FIG. 2 is a longitudinal sectional side view of an example of a water supply curan in which a portion that comes into contact with ion water is coated with a polyester resin.

[Explanation of symbols]

A: electrolytic cell B: salt water tank C: water tank P-1, P-2: pump V-1, V-2, V-3, V-4, V-5, V-6, V
-7: Valve 1: Diaphragm 2: Cathode compartment 3: Anode compartment 4, 5: Electrode 6, 7, 8, 11, 12: Water supply pipe (piping) 9, 10: Water supply curran 21: Swing part 22: Body part 23: Top for water supply / stopping water

Claims (3)

[Claims] 1. A water supply to which a small amount of chlorine ions is added is electrolyzed in an electrolytic cell to generate ionized water, and the effective chlorine concentration is 10 p.
pm to 100 ppm of ionized water into a water storage tank, and a water supply pump and a water supply curan are arranged downstream of the water storage tank via a water supply pipe.
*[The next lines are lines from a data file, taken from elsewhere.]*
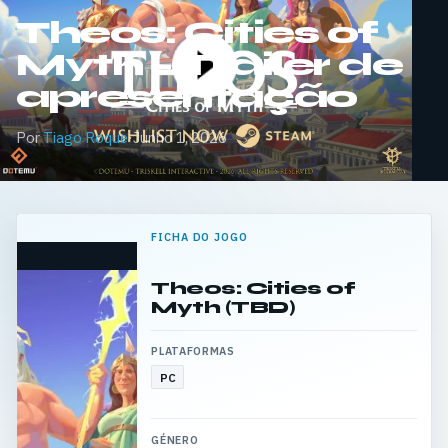
Theos: Cities of
Myth – Trailer de
apresentação
Por
Tiago Roque
·
Junho 1, 2026
FICHA DO JOGO
Theos: Cities of
Myth (TBD)
PLATAFORMAS
PC
GÉNERO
An apparatus for producing and supplying ionic water, wherein a continuous effective chlorine concentration meter is connected to continuously measure the effective chlorine concentration in ionic water in feed water. 2. When the available chlorine concentration meter in the ionic water in the supply water detects less than 10 ppm, a pump for increasing the chloride ion added to the water supply by a signal based on the detected available chlorine concentration is operated. An apparatus for generating and supplying ionic water according to claim 1. 3. The ionic water according to claim 1, wherein at least a part of the water supply pipe and the water supply curan that comes into contact with the ionic water is coated with a saturated polyester resin or polyvinyl chloride. Production and supply equipment.